Serious Case Reviews continue to identify misunderstandings, assumptions and blame between agencies in terms of who is working with whom, and what interventions are taking place.  

Professionals can provide the healthy support and challenge model to social workers, can be proactive in their engagement and participate in assessments and interventions. 

Social work is most effective when there is trauma-informed, relationship based work combined with collaborative practice. Nowhere is this more true than in cases of domestic abuse. Social workers need to get alongside the non-abusive parent, take the time to understand what has happened, listen and support them to increase their safety and regain control over their situation. All agencies need to see the situation through a trauma-informed lens, and use a strengths-based perspective to recognise the courage it takes to survive a coercive control relationship. 

What next? 

In conclusion I am reminded of Dr Gabor Mate as he describes the distinction between blame and responsibility. ‘Blame’ says that you did something that you could have done otherwise and so you are at fault. ‘Responsibility’ says that you did something, but not consciously or deliberately, but because you are programmed by your experiences. So therefore in becoming conscious of the reasons for our behaviours, we are able to take responsibility. 
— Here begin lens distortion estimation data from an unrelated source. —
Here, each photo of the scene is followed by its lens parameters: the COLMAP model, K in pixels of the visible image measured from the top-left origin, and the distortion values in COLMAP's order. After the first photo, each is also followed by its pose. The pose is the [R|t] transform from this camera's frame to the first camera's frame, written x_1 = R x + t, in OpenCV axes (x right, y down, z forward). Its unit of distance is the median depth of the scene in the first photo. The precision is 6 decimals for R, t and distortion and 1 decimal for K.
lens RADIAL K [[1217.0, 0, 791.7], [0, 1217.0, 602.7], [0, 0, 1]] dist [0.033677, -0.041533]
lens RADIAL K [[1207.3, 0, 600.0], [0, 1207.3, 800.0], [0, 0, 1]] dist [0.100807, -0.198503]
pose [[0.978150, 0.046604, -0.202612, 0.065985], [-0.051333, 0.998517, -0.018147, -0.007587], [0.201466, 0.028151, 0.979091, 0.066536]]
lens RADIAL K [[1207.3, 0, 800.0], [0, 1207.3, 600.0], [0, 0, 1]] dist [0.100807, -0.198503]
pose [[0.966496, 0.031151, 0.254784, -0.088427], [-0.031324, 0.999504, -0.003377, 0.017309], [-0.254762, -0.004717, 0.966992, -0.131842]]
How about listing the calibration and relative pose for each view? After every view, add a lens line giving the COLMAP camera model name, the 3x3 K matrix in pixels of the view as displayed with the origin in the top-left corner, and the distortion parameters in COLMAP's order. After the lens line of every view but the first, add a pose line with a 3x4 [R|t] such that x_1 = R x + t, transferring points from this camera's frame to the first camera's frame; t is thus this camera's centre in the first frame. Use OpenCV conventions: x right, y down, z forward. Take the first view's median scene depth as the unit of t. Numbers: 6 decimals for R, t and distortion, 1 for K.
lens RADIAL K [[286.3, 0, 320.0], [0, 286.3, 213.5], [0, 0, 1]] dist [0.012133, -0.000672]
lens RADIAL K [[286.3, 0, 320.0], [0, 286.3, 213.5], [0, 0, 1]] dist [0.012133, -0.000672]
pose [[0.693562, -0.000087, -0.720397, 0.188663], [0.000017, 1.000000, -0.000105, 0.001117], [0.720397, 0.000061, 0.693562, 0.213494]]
It occurs to me that this applies equally to social workers. In the same way that we need to remove shame and blame when working with our children and their parents, let us remove the shame and the blame from social workers and instead properly equip them to be able to respond effectively to domestic abuse.

Brennan, D (2016) Femicide Census, profiles of women killed by men : redefining an isolated incident.

Katz, Emma (2016) Beyond the Physical Incident Model: How Children Living with Domestic Violence are Harmed By and Resist Regimes of Coercive Control.

Katz, Emma (2019) Coercive Control, Domestic Violence and a Five-Factor framework: five factors that influence closeness, distance and strain in mother-child relationships. Violence Against Women, online first.

Podcast:

How our childhood shapes every aspect of our health with Dr Gabor Mate.

#37 in series 'Feel Better Live More' with Dr Chatterjee. 21.11.2018.